### Brano del documento

Economia

I big dell'auto sbandano in Brasile

Fca e Gm, costrette ad allungare le ferie ai dipendenti, provano la carta «export». Esuberi per Volkswagen

Da gallina dalle uova d'oro a rebus per gli anni a venire, proprio nel momento in cui grossi gruppi, tra cui Gm e Fca, hanno avviato importanti investimenti: nel primo caso, 3,8 miliardi di dollari serviranno a rafforzare vendite e produzione in Brasile entro il 2019; nel secondo, a fine aprile John Elkann e Sergio Marchionne hanno inaugurato il maxi-impianto nello Stato di Pernambuco (2,2 miliardi di euro) che assembla Jeep Renegade destinate, per ora, al solo grande Paese sudamericano. Proprio il Brasile, insieme alla Russia (due dei Paesi Bric, con Cina e India), secondo l'ultimo studio di AlixPartners su «L'auto del futuro», saranno i principali protagonisti della flessione del mercato da qui al 2021 (-2,6% la stima). E se in Cina la domanda è ormai satura, con la Russia prigioniera di una recessione dalla durata «imprevedibile», il Brasile continua a dibattersi nella crisi, tanto che non si esclude che l'anno possa chiudersi con il peggior calo dal 1998. A incidere sono, soprattuto, il crollo della fiducia dei consumatori e l'aumento dei tassi d'interesse. Per AlixPartners la Cina resta comunque il «motore» della crescita del settore nel mondo, «ancora robusta nonostante la frenata di questo mercato». L'altro «Bric», India, invece, «potrebbe tenere fede alle aspettative di un +7% annuo nel prossimo quinquennio».

Ma a non far dormire sonno tranquilli ai «big» delle quattro ruote è un nuovo problema, rilevato da AlixPartners, che dall'Europa si è spostato minacciosamente soprattutto in Brasile: l'eccesso di capacità produttiva. Le fabbriche, cioè, sono tarate per produrre più di quanto il mercato riesce ad assorbire. Ecco allora Fca concedere, in luglio, una decina di giorni di vacanze supplementari ai dipendenti dello storico stabilimento di Betim (Minas Gerais), allo scopo di adeguare i ritmi di produzione. In ferie forzate, lo scorso giugno, anche 6.200 addetti degli impianti Gm di Gravatai e São dos Campos. Volkswagen, dal canto suo, il 6 luglio ha dichiarato circa 1.800 esuberi a São Bernardo do Campo.

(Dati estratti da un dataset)

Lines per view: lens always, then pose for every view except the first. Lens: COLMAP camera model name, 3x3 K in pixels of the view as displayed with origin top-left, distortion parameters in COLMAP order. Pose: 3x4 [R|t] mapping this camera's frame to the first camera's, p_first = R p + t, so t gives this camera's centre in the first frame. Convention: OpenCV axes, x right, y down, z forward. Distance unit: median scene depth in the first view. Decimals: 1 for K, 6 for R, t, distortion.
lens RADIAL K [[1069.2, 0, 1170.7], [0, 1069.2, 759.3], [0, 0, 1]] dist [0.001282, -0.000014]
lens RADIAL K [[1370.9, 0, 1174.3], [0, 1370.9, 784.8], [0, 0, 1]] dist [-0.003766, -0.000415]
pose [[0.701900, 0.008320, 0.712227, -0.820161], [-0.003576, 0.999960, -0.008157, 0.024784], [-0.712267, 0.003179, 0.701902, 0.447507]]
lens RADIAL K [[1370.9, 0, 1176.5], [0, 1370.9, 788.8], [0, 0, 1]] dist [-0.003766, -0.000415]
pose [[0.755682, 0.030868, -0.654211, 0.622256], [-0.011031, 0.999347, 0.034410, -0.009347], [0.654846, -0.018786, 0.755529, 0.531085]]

### Compiti da svolgere
**1.** Rispondi alle domande seguenti basandoti sull'articolo sulla crisi dell'auto in Brasile.
(a) Quanto investirà Gm per rafforzare vendite e produzione in Brasile entro il 2019?
(b) Quale modello assembla il maxi-impianto di Fca nello Stato di Pernambuco?
(c) Quanti esuberi ha dichiarato Volkswagen a São Bernardo do Campo il 6 luglio?
**2.** Prosegui l'articolo sulla crisi dell'auto in Brasile a partire dalla sua ultima frase.

### Sezione risposte
**1.**
(a) 3,8 miliardi di dollari.
(b) La Jeep Renegade.
(c) Circa 1.800.

**2.**
Oltre a ridurre temporaneamente la manodopera, i «big» hanno deciso di ovviare al problema dell'eccesso di capacità portando da tre a due i turni di lavoro, e di approfittare del cambio favorevole (1 dollaro = 3,5 reais) per puntare all'export (il pick-up Estrada di Fca soprattutto in Messico).

Intanto, anche luglio è stato, per l'auto brasiliana, un mese nero: -23% le immatricolazioni tra vetture, bus e camion. Pessimista è Alarico Assumpção Júnior, presidente di Fenabrave (concessionari), che vede nell'anno un calo di circa il 20%. Di diverso parere è invece Luiz Moan, alla guida dell'associazione dei costruttori, Anfavea, il quale stima un secondo semestre migliore o in linea con quello del 2015, proprio grazie al rafforzamento dell'export.

Fiducioso è anche l'ad di Fca, Marchionne, il quale ritiene che il gruppo arriverà a break-even entro l'anno in Brasile, dove ora sta scontando sia la crisi economica sia i costi di start-up dell'impianto di Pernambuco. Da inizio anno Fca, che mantiene sempre la posizione di leader tra i produttori, ha segnato un calo delle vendite del 33,5%, con una quota di mercato del 18,4%, 318 punti base sotto il livello di luglio 2014.

Il gruppo attende comunque con fiducia i primi veri effetti positivi derivanti dal lancio di Renegade, che intanto già figura tra i modelli più richiesti.